Before diving into the central question formulated by me, she felt inspired to present some of her wine business experiences. “In the context of B2B, I saw an approach that can be improved for the benefit of all of us. As a wine buyer, you need short, clear, and precise information from the export managers. If, after this interaction, the person in question wants to know more, is captivated by the taste, the history, and small details, give them your heart open. Otherwise, let the people go. The representatives of export activities need to put themselves in the wine buyer’s shoes, ” says Annette, based on her own experiences.
Somehow, I will interpret her suggestion as an invitation to exercise empathy for the person in front of you.
Now, we move on to the question I often ask my friends, including Annette:
What makes you successful in the wine business?
“You need to be a good communicator, an open-minded, curious, humble and tolerant person.”, is her first sentence. And she is so right. Such advice is essential regardless of your activity domain, but even more in this world where sharing your work, values, your results in the most authentic way is vital. For reaching the customer, either it is an intermediary one or the end one, you must master the communication skills and be proficient in English and even other used foreign languages.
“Building long term relationships is your biggest strength! If you are passionate about wine, food, and people, it is easy to get constantly inspired by the many new insights you get through your networks and your own research.”, she adds.

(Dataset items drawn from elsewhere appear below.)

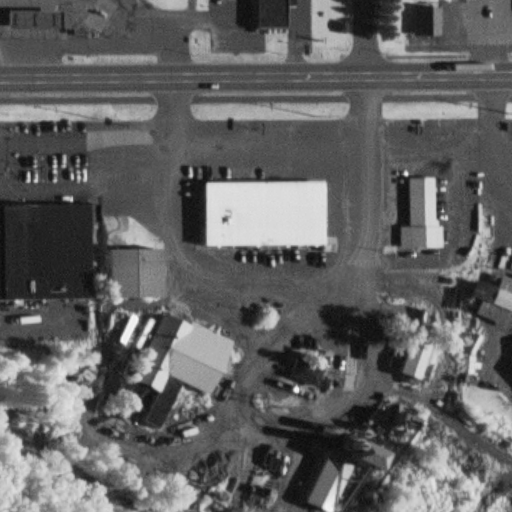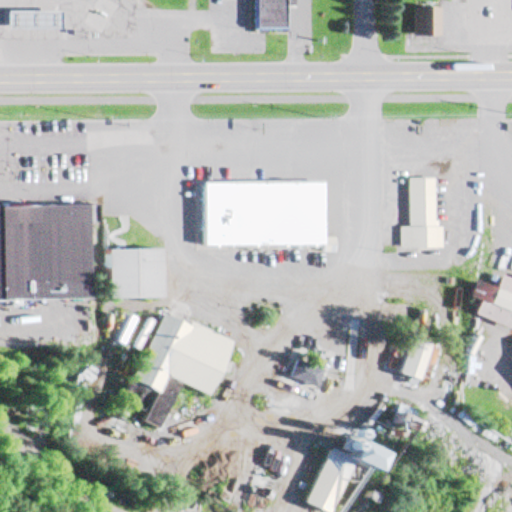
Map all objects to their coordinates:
building: (265, 16)
gas station: (26, 20)
building: (26, 20)
building: (27, 20)
building: (421, 22)
road: (362, 38)
road: (255, 77)
road: (256, 101)
building: (255, 208)
building: (254, 216)
building: (415, 219)
building: (42, 248)
building: (41, 253)
building: (124, 275)
building: (490, 302)
building: (510, 343)
building: (405, 360)
building: (166, 368)
building: (299, 373)
building: (394, 421)
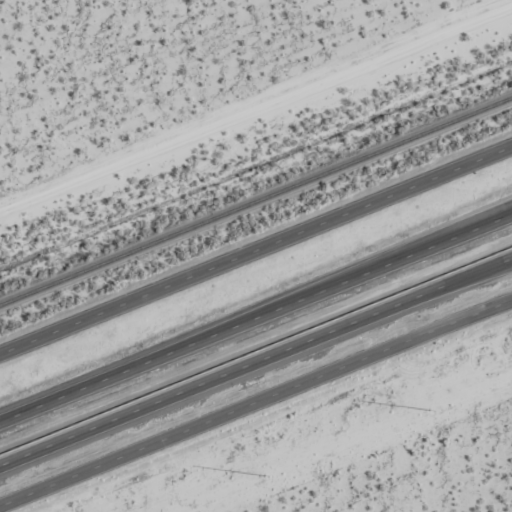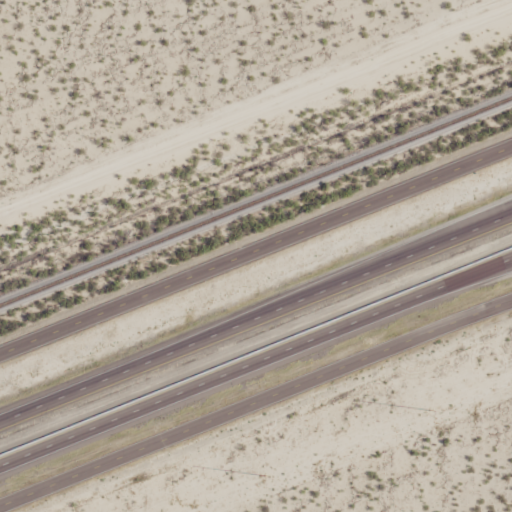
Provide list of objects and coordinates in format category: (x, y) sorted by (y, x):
road: (256, 113)
railway: (256, 201)
road: (256, 250)
road: (341, 275)
road: (472, 277)
road: (256, 317)
road: (256, 361)
road: (271, 415)
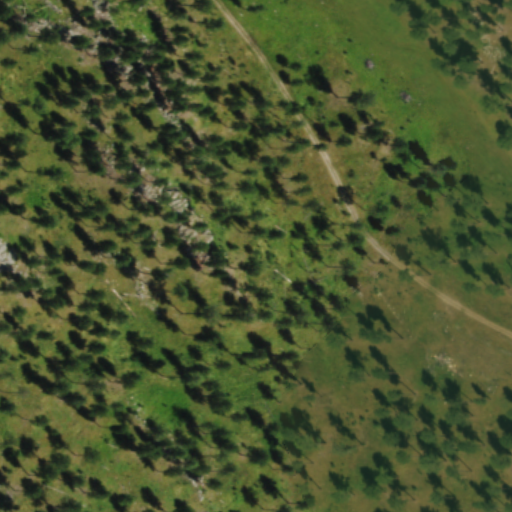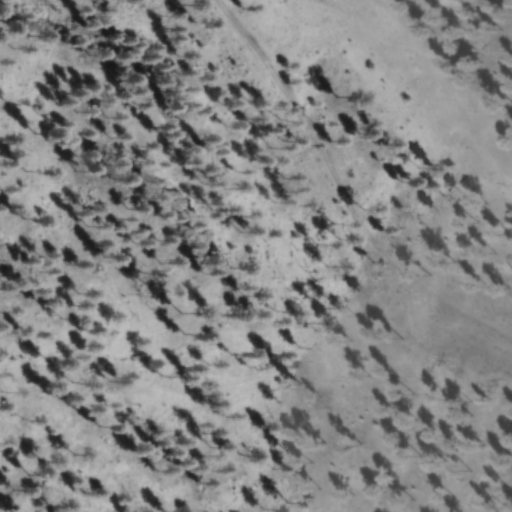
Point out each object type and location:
road: (338, 191)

Then, Annette goes further with: “Keep up to date with what happens in the business. You will have to deal with all sorts of stakeholders from different levels of the business. Each stakeholder has his own interest and level of knowledge, as well as a specific way of looking at the product in front of him. Each person you meet deserves to get a tailored presentation that matches his own requirements and questions.”
“Listen first and speak later. Since you will be traveling around the world, you must know from where you come in terms of cultural background from values and communication style to the reasons behind the business decision. The same thing is required to find out about the country you are going to visit. Understanding the culture you are going to address is the key to be successful. Learn how to conduct to build-up a trustful business partnership.
Expressing these thoughts, I found it evident why often you will find it easier to do business with someone who understands your culture and who knows the market for a long time. I realized the importance of having intercultural training or studies only since I had it for myself. In the end, it made me understood why certain meetings worked out better than others. And please, do not believe it is enough to travel and talk to people! Things are more complex and different than you think at a first (or second) glance.”
Annette believes that knowing and applying this last advice in approaching new markets will be more efficient. Like a confession, she ends with: “I live in Sweden since 2016, and it took me several years to understand, adapt, and accept the different code of conduct. Actually, I am still struggling sometimes.”